More to the point, are each of these separate, or are they one story? And do we think of each of these stories as being primarily about different people? Or are they all about one person? The answer seems plain with even a cursory glance at the Biblical text. If no more than one person can do as Abraham Lincoln said and predict the future by creating it, that one person is Yahweh God.
It was Yahweh God who created our first forefather Adam, and gave him a wife Eve in Eden. This God blessed him with the ability and command to “be fruitful and multiply, fill the earth and subdue it.” (Genesis 1:28, ESV) This same God generations later preserved Noah and his sons and their wives on the Ark, and reiterated that command after the flood to replenish humanity and to “increase greatly.” He made promises to Abraham, Isaac, and Jacob to be their God. And he promised he would make their descendants into great nations. Through their lines, and through the line of King David after them, he sent the Christ to be born to redeem those who believe in Him. And not only did God promise. God made certain to keep his promises.

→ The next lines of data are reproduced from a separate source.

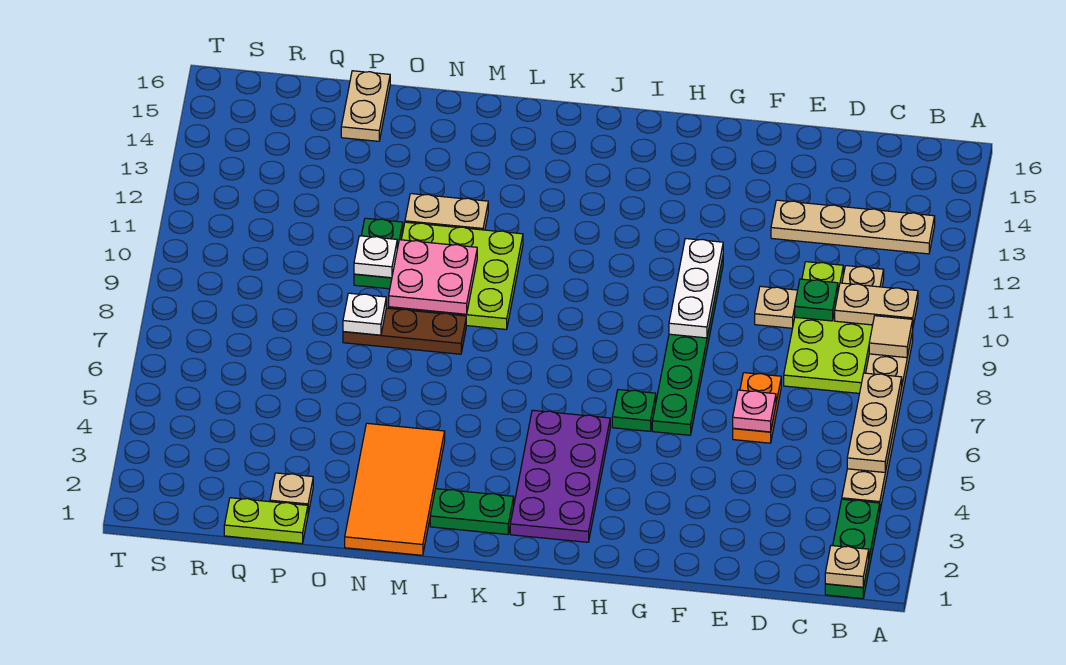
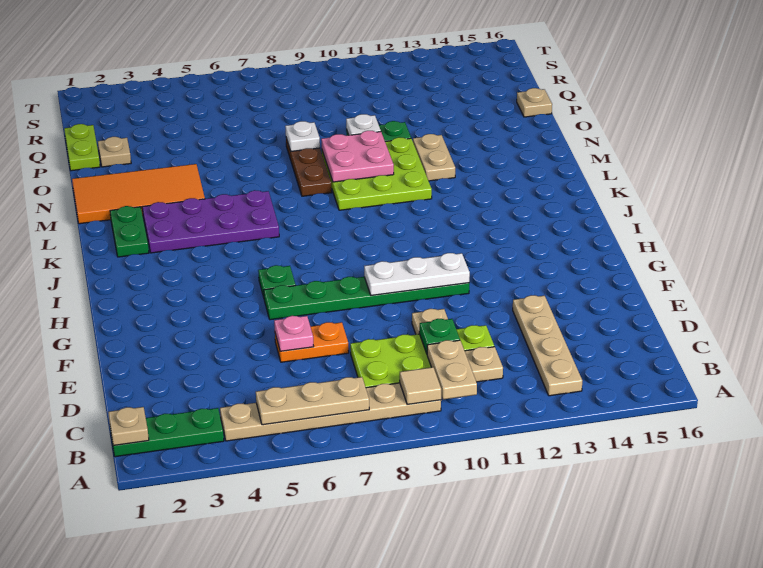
purple 2x4 plate [510,410,610,542] -> purple 2x4 plate moved to [142,190,279,253]
tan 1x2 plate [341,71,390,141] -> tan 1x1 plate [517,88,552,117]

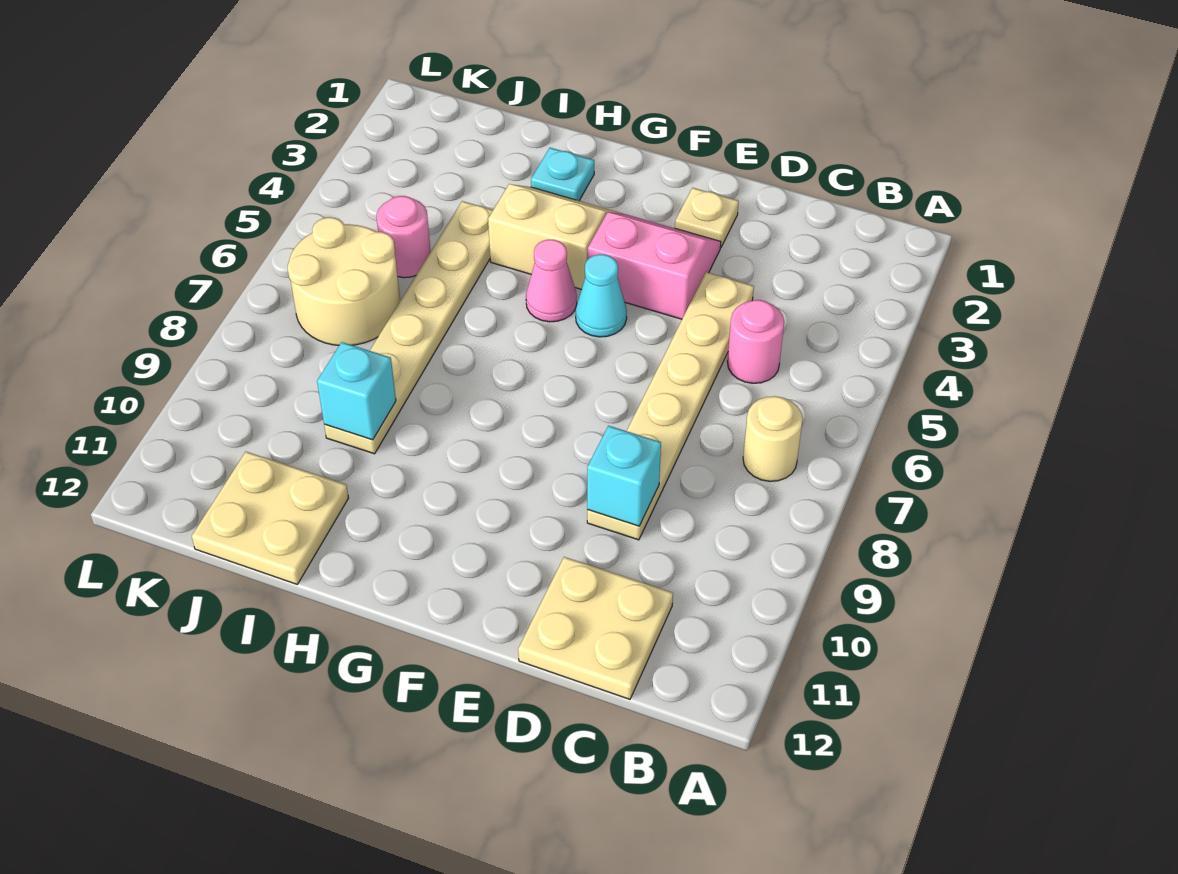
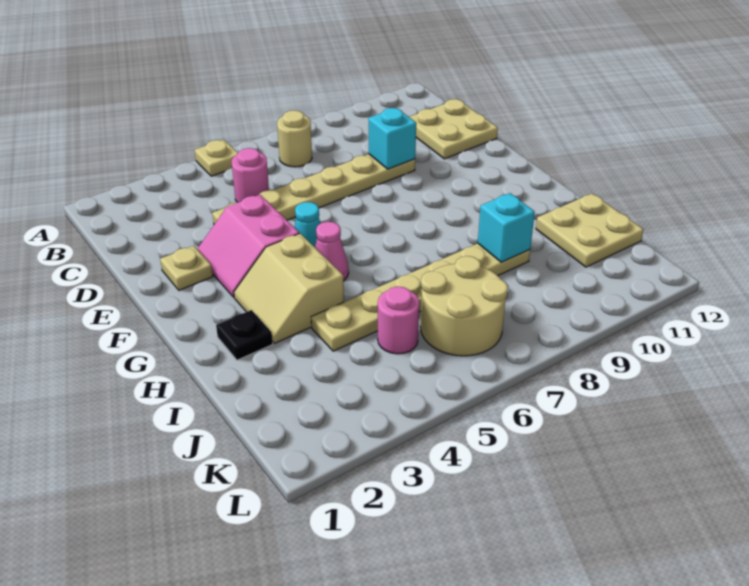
none -> tan 1x1 plate [195,140,238,176]
cyan 1x1 plate [531,148,594,201] -> black 1x1 plate [216,310,273,360]

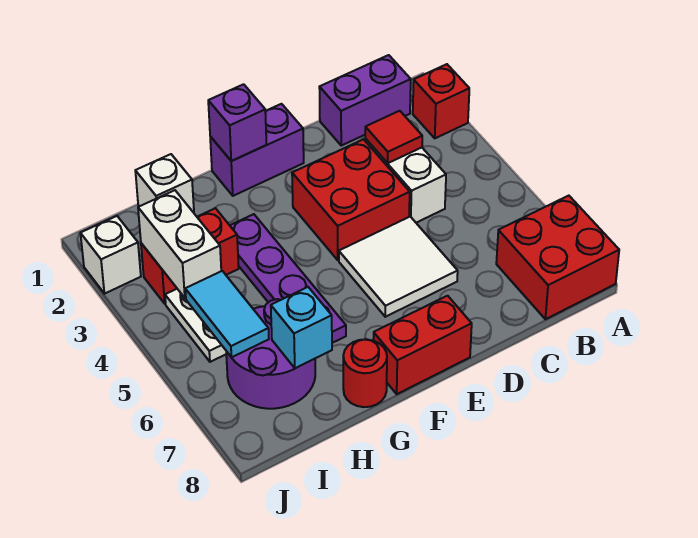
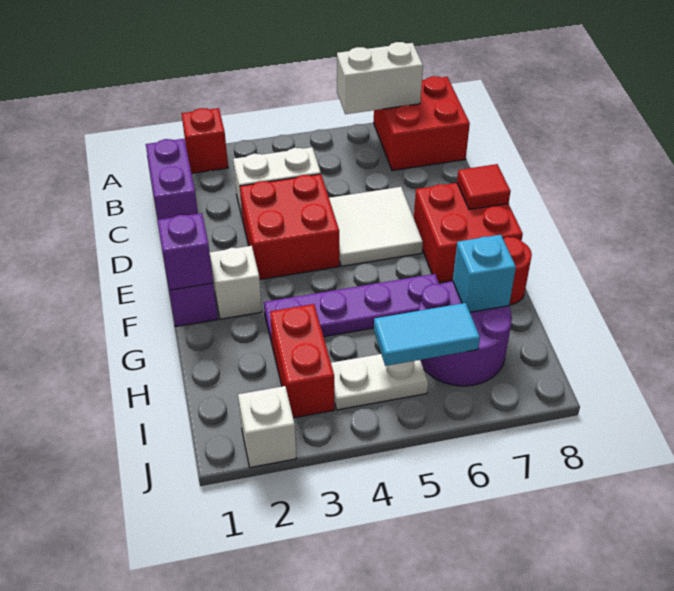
red 1x1 tile [365,111,422,163] -> red 1x1 tile moved to [457,164,511,210]
red 1x2 brick [373,296,472,394] -> red 2x2 brick [414,183,523,283]
white 1x1 brick [135,154,194,213] -> white 1x1 brick moved to [210,246,262,319]
white 1x2 brick [138,190,221,298] -> white 1x2 brick moved to [337,42,423,114]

Predicting the Future By Creating It
God both predicted what would happen in the future and created the very future he had predicted by intervening in history repeatedly to ensure his promise of grace and salvation and a conquering of sin and death and hell and Satan would be accomplished.
By comparison, our own predictions and creations pale. What are plans conceived of in minutes and hours, or days, weeks, and even years compared with God’s promises and actions over millennia? It is for this reason I believe James writes what he does in his New Testament letter:
“Come now, you who say, “Today or tomorrow we will go into such and such a town and spend a year there and trade and make a profit”— yet you do not know what tomorrow will bring. What is your life? For you are a mist that appears for a little time and then vanishes. Instead you ought to say, “If the Lord wills, we will live and do this or that.” (James 4:13-15, ESV)
That’s the real ticket, isn’t it? What we plan and purpose is a drop in the bucket in the grand scheme of things, particularly when God’s will is considered alongside. Perhaps this is why President Lincoln once also wisely quipped, when asked whether God was on the side of the Union or Confederacy during the Civil War, “Sir, my concern is not whether God is on our side; my greatest concern is to be on God’s side, for God is always right.”